Dr Chidwick continued: “So Silchester is not near a river or the sea. Silchester was basically nothing without those roads.”
Mr Langland added: “So when those roads start to fall into disrepair and decay, the writing’s on the wall for Silchester.”
That decline was a rapid one. Rome lost control of ancient Britain at the beginning of the fifth century when evidence suggests Silchester was still thriving.
Within 200 years of the end of Roman Britain, the town had gone completely.
A reconstruction of the south gate of Silchester’s city walls.
Hypotheses have since emerged that the Anglo-Saxons deliberately avoided Calleva after it was abandoned, instead preferring to ensure the success of their existing strongholds at Winchester and Dorchester.
Several decades of excavations at Silchester have shown the signs of a rich and powerful town, with dense blocks of shops and houses, an amphitheatre, a temple and thermal baths.
A report published in The Guardian in 1999 reveals archaeologists found a series of bizarre burials, including the skeleton of a dog and a beef bone, which also contained broken pots already centuries old when they were buried in pits.
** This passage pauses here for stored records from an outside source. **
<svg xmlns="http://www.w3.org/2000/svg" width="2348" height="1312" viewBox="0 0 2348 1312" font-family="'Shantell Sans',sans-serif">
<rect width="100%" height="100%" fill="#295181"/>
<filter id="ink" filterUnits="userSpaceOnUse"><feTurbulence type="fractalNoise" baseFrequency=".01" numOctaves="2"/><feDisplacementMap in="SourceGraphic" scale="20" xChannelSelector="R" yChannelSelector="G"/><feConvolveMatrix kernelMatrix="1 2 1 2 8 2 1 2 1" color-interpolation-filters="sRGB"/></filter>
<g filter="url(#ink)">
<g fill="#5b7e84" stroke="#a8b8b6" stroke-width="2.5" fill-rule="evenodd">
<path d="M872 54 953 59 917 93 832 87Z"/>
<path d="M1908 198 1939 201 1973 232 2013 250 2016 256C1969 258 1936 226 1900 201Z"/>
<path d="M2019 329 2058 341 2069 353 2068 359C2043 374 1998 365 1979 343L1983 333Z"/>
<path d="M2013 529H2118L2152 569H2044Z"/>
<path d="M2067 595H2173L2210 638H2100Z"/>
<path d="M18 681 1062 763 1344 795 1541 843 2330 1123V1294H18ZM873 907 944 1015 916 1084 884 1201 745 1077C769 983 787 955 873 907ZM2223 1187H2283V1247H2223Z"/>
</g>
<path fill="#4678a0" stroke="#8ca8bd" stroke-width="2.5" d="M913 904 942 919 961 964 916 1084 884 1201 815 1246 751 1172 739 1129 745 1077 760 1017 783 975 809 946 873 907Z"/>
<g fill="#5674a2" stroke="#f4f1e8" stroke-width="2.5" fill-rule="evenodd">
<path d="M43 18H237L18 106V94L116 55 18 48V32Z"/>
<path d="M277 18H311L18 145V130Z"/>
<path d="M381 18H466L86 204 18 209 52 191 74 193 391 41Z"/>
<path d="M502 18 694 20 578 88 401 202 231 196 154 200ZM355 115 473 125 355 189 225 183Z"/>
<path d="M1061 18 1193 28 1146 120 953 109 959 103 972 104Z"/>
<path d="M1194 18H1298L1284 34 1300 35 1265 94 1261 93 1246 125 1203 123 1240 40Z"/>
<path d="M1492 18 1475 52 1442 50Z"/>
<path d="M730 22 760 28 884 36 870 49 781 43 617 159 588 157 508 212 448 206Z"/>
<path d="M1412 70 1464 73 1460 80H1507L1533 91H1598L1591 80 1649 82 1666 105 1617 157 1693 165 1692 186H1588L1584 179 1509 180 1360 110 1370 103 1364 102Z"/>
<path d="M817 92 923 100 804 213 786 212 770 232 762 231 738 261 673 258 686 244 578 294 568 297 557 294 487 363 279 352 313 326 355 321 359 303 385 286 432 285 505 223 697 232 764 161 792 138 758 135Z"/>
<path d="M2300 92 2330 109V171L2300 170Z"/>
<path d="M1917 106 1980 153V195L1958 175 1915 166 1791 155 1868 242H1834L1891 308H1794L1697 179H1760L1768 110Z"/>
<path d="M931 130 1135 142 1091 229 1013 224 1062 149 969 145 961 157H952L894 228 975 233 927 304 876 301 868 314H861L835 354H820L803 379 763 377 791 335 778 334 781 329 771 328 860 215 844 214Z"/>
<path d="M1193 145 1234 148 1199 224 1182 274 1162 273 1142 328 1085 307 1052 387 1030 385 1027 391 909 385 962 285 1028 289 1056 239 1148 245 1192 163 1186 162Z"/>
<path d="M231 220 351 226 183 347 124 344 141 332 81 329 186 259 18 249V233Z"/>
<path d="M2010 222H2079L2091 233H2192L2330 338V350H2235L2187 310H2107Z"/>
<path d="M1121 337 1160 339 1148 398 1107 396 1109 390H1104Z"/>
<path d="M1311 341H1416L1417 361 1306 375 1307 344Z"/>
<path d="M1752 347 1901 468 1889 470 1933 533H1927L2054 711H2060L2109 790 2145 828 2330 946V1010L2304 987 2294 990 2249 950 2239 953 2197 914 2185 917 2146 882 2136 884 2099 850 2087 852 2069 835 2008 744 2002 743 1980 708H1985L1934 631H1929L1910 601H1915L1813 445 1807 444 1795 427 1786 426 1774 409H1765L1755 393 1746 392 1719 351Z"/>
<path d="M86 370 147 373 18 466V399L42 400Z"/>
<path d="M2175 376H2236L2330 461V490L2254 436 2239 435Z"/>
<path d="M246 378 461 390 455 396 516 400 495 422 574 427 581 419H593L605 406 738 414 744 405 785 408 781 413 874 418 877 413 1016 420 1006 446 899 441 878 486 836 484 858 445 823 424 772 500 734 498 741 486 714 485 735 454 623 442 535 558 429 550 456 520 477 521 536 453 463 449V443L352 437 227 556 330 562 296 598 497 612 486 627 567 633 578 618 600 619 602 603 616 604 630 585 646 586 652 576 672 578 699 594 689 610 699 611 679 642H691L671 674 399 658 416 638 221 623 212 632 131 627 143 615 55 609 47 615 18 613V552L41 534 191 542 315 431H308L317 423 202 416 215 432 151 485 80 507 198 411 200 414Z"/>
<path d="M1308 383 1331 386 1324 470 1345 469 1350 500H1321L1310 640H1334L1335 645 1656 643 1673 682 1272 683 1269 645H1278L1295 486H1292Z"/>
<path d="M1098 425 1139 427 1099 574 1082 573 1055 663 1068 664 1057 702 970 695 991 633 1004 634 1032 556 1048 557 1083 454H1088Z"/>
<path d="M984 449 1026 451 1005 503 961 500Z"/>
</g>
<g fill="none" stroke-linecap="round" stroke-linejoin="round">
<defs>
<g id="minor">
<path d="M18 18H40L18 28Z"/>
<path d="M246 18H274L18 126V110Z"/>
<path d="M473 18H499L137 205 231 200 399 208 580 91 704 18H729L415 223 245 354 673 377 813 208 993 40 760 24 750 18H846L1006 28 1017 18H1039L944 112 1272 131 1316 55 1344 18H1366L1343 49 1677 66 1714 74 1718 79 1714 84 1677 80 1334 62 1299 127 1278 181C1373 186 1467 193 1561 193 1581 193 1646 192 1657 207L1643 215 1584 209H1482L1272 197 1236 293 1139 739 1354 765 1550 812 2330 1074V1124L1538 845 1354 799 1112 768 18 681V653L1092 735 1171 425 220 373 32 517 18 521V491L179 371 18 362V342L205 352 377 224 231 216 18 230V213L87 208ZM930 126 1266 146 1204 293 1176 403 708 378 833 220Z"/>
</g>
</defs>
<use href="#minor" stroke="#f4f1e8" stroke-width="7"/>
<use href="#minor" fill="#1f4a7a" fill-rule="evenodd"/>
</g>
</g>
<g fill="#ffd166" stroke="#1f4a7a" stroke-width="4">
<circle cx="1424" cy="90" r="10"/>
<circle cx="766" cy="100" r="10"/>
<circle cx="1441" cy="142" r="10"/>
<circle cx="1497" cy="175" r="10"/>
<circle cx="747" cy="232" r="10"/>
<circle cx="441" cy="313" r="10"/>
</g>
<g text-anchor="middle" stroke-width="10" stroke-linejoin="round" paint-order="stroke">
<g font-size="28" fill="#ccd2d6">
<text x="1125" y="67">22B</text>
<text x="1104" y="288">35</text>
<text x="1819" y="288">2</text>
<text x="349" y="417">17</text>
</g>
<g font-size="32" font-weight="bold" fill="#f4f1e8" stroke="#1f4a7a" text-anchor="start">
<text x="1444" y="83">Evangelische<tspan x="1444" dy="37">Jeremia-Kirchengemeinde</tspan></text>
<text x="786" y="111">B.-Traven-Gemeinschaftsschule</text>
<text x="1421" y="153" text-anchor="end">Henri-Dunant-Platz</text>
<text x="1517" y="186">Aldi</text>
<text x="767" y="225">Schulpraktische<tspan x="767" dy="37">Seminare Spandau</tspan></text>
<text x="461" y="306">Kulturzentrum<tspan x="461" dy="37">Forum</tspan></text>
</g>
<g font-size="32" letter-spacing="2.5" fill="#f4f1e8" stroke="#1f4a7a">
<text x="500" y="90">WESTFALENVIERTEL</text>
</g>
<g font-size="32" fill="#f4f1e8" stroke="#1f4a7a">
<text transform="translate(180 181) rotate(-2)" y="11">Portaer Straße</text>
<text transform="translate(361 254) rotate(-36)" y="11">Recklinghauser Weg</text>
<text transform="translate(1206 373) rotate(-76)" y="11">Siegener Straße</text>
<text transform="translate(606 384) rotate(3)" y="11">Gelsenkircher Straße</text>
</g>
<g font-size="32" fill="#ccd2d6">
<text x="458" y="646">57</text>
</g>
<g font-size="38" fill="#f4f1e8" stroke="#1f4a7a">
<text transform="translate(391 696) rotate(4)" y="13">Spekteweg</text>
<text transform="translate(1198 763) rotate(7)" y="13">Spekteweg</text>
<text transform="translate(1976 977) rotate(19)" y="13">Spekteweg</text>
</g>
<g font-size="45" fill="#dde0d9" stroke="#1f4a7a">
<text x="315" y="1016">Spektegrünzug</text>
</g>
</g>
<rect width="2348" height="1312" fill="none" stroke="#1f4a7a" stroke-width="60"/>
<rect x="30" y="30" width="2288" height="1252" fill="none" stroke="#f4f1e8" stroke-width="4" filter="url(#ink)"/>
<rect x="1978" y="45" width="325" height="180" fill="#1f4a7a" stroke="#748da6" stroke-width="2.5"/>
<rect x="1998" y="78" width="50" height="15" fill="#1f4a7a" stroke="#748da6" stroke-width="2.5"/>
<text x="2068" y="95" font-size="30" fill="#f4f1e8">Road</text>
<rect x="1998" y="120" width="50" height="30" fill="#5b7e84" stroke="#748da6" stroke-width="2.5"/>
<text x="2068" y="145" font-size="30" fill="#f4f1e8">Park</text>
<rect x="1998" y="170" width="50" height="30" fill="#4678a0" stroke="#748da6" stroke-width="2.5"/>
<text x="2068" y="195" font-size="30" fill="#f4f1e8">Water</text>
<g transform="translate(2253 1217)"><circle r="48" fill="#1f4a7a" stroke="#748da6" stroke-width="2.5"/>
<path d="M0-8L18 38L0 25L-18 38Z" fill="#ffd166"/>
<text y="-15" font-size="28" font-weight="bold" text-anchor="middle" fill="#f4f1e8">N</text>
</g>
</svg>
Archaeologists excavating the site believe these may point towards a ritual cursing of the site by the Anglo-Saxons.
Professor Michael Fulford, one of Britain’s leading archaeologists, said at the time: “The manner of its abandonment seems deliberate, signalling an intention never to return. If the occupation was ended in this way, does it not imply a deliberate ‘pollution’ of the site?”
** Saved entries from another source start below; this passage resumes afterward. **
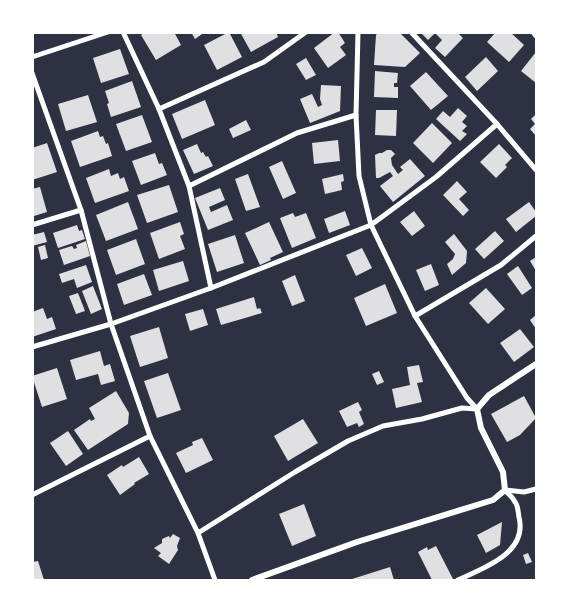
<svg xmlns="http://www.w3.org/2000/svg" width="569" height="613" font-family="Manrope,sans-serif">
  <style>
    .building { fill: #e0e0e3 }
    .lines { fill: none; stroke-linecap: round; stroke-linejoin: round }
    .minor { stroke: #fff; stroke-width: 5 }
    .tertiary { stroke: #fff; stroke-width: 6 }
  </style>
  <rect width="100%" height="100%" fill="#2d3142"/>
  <g class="building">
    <path d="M 145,32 L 174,32 L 181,45 L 156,60 L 141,35 Z"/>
    <path d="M 191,32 L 205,32 L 195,39 Z"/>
    <path d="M 229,32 L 242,57 L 217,70 L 204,45 Z"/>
    <path d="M 240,32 L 276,32 L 278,37 L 251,52 Z"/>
    <path d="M 335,32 L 338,32 L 345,43 L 340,47 L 346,55 L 328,68 L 314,48 Z"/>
    <path d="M 378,32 L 399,32 L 420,53 L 405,67 L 374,65 L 376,35 Z"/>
    <path d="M 420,32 L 457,32 L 463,38 L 445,57 L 435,48 L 442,40 L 435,33 L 428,40 Z"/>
    <path d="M 496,32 L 510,32 L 524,45 L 509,62 L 487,42 Z"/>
    <path d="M 120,49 L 129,74 L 101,83 L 93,58 Z"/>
    <path d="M 536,52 L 536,83 L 521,71 Z"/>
    <path d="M 486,57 L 498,71 L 477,91 L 465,77 Z"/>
    <path d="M 306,58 L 316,75 L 306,80 L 296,64 Z"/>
    <path d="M 375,71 L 398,73 L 397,83 L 394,83 L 394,87 L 398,87 L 398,98 L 374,97 Z"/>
    <path d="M 426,72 L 448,96 L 431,110 L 410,86 Z"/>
    <path d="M 132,81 L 141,107 L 111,117 L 107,104 L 109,103 L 105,91 Z"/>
    <path d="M 321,85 L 341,86 L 340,111 L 310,123 L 300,99 L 312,94 L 318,107 L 322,105 L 320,99 Z"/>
    <path d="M 88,95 L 97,122 L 66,131 L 58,104 Z"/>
    <path d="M 205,100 L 215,125 L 182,139 L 172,114 Z"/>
    <path d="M 458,108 L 467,116 L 462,122 L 467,126 L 462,131 L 467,134 L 460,141 L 436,119 L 443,111 L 450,117 Z"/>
    <path d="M 376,110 L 397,110 L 396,136 L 375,135 Z"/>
    <path d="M 536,114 L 536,136 L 530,129 L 535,124 L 531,119 Z"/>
    <path d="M 142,115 L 152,142 L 126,151 L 116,124 Z"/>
    <path d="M 246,120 L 251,130 L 233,138 L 229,129 Z"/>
    <path d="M 432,123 L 452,143 L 433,163 L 413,143 Z"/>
    <path d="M 98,131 L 100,137 L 103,136 L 106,144 L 108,143 L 112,156 L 80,167 L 71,141 Z"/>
    <path d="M 338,140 L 340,161 L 314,164 L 312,143 Z"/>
    <path d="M 47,143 L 57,172 L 32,180 L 32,148 Z"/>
    <path d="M 197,144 L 201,153 L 203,152 L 206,157 L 208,156 L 213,166 L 194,174 L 183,150 Z"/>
    <path d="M 499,144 L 512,158 L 505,165 L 507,167 L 496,178 L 480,162 Z"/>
    <path d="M 387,150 L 391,150 L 395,154 L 391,158 L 392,165 L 398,174 L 403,170 L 400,167 L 410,159 L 425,176 L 393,202 L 380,186 L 393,176 L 390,172 L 379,178 L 376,178 L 375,155 L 379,153 L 382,153 Z"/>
    <path d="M 155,153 L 159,164 L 162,163 L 167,175 L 141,185 L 132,161 Z"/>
    <path d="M 282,161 L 296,193 L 283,199 L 269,167 Z"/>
    <path d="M 109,169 L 111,176 L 118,173 L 120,179 L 124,177 L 129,191 L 95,203 L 86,178 Z"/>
    <path d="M 248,174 L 260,207 L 246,211 L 235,179 Z"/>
    <path d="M 343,174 L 344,181 L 341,182 L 342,190 L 325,194 L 322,179 Z"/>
    <path d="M 457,181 L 467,192 L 459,199 L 469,210 L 463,216 L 443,195 Z"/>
    <path d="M 169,185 L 178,212 L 147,223 L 137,195 Z"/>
    <path d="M 40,187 L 47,212 L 34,216 L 32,212 L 32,189 Z"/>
    <path d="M 220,188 L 225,200 L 209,207 L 211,212 L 227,205 L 233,220 L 208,230 L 195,198 Z"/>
    <path d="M 128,202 L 138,229 L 106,241 L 96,215 Z"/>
    <path d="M 529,202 L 536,212 L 536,216 L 516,232 L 506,219 Z"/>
    <path d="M 345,211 L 350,225 L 329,233 L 324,219 Z"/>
    <path d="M 414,211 L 425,226 L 412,236 L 400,222 Z"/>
    <path d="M 293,213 L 295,217 L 306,213 L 316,238 L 292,248 L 280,218 Z"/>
    <path d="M 180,222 L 184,234 L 180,236 L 185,249 L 159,259 L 150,233 Z"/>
    <path d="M 269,222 L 283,252 L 270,258 L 271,260 L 260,265 L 245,233 Z"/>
    <path d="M 77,225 L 79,231 L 82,230 L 85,239 L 58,248 L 53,233 Z"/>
    <path d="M 495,231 L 504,241 L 484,259 L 475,249 Z"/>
    <path d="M 44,232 L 47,242 L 32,246 L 32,235 Z"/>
    <path d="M 454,234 L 467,251 L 466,263 L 452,275 L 447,264 L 453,259 L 455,254 L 445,242 Z"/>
    <path d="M 235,235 L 244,263 L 217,272 L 208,244 Z"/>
    <path d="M 136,239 L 145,264 L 116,275 L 107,250 Z"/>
    <path d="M 86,241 L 90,256 L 64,265 L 59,250 L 72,246 L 74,249 L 77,248 L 76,245 Z"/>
    <path d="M 45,245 L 48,258 L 41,260 L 38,247 Z"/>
    <path d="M 362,248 L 372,268 L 356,276 L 346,255 Z"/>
    <path d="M 536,257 L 536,271 L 530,261 Z"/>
    <path d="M 183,261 L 189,281 L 159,291 L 153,270 Z"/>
    <path d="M 431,264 L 439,285 L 425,291 L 416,270 Z"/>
    <path d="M 86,265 L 92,282 L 77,288 L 74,279 L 62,283 L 59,274 Z"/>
    <path d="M 518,266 L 532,288 L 522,295 L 507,274 Z"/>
    <path d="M 144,274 L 152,295 L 124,305 L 117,284 Z"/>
    <path d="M 295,275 L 305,301 L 292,306 L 282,281 Z"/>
    <path d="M 385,284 L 397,313 L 366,326 L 354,298 Z"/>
    <path d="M 93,286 L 102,309 L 91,314 L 82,291 Z"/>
    <path d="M 486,288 L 505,309 L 488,324 L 469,303 Z"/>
    <path d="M 78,293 L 85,311 L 76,314 L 69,296 Z"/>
    <path d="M 254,297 L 257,309 L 260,308 L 262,313 L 221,325 L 216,309 Z"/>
    <path d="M 43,308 L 47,319 L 52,317 L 56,329 L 32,337 L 32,312 Z"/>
    <path d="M 203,309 L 208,325 L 190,331 L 185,314 Z"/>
    <path d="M 536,315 L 536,329 L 530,320 Z"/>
    <path d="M 159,327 L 168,358 L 140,367 L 130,336 Z"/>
    <path d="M 520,329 L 534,347 L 514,362 L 500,343 Z"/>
    <path d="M 100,351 L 104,366 L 110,364 L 115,381 L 101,385 L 98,374 L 76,380 L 70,360 Z"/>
    <path d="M 419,365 L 423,382 L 417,383 L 422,402 L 396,408 L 392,389 L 410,385 L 407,367 Z"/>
    <path d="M 57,368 L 67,399 L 42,407 L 32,376 Z"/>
    <path d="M 379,371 L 384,382 L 377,385 L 372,374 Z"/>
    <path d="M 168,373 L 181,410 L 157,418 L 144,381 Z"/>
    <path d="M 116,391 L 129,413 L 128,424 L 88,450 L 74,430 L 90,419 L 91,421 L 95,419 L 89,408 Z"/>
    <path d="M 524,396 L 536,418 L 520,435 L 507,442 L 491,414 Z"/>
    <path d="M 358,402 L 362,410 L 359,412 L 364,424 L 359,427 L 357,423 L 347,427 L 339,411 Z"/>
    <path d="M 303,419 L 318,443 L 288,461 L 274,436 Z"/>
    <path d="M 68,431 L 83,454 L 66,466 L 50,443 Z"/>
    <path d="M 202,438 L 213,460 L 186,473 L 176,453 L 193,445 L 192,442 Z"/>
    <path d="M 139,457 L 149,474 L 134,483 L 135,484 L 120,495 L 107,475 L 122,465 L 123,467 Z"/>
    <path d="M 304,504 L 316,536 L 292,546 L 279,514 Z"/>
    <path d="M 502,522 L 500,545 L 486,553 L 477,535 Z"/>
    <path d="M 173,534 L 180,538 L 177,546 L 178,550 L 169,564 L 158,556 L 161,553 L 154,548 L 162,543 L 162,539 L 169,536 L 170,538 Z"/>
    <path d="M 436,546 L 453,579 L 449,580 L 432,580 L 418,552 L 427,547 L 428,550 Z"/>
    <path d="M 528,553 L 532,562 L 526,564 L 523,555 Z"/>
    <path d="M 38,561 L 44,580 L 32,580 L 32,562 Z"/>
    <path d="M 390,567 L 394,580 L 349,580 Z"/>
  </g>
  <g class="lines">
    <g class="minor">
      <path d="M 123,32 L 159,109 L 189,186 L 211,288"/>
      <path d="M 358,32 L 356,115 L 359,176 L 371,225 L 415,316 L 467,398 L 477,409"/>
      <path d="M 411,32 L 497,124 L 536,170"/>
      <path d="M 533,32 L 536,36"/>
      <path d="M 32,57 L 108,32"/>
      <path d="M 32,73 L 81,210 L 111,324 L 150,436 L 198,533 L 215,580"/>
      <path d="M 159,109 L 264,62 L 306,32"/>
      <path d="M 189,186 L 297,133 L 356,115"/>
      <path d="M 32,225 L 81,210"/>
      <path d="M 415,316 L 501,265 L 536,236"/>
      <path d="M 32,347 L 111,324 L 211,288 L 371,225 L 436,177 L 497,124"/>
      <path d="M 505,490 L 524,492 L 536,489"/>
      <path d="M 32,495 L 150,436"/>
      <path d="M 198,533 L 295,472 L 348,441 L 383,426 L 422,419 L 462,408 L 477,409"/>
      <path d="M 458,580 C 484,568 528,553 519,517 C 518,512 518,505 515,502 C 513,497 508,494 505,490"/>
    </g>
    <path class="tertiary" d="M 252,580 L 357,542 L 493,500 L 505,490 L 503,472 L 481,428 L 477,409 L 489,395 L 536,364"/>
  </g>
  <rect width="569" height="613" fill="none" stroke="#ffffff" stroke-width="68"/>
</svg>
The present day village of Silchester was founded around a mile to the west of the Roman town, where the earliest houses date back to the 17th and 18th centuries.
Around a century after Silchester’s abandonment, the Saxon towns of Basing — a village just east of modern Basingstoke — and Reading were built on rivers on either side of Calleva.
The first excavation at the Silchester site was carried out by Reverend James Joyce in 1861, but little further investigation occurred until 1961.
Since then, the University of Reading has excavated the site, publishing detailed studies of how the site might have once looked, and re-exploring previously excavated ruins to see what earlier excavators might have missed.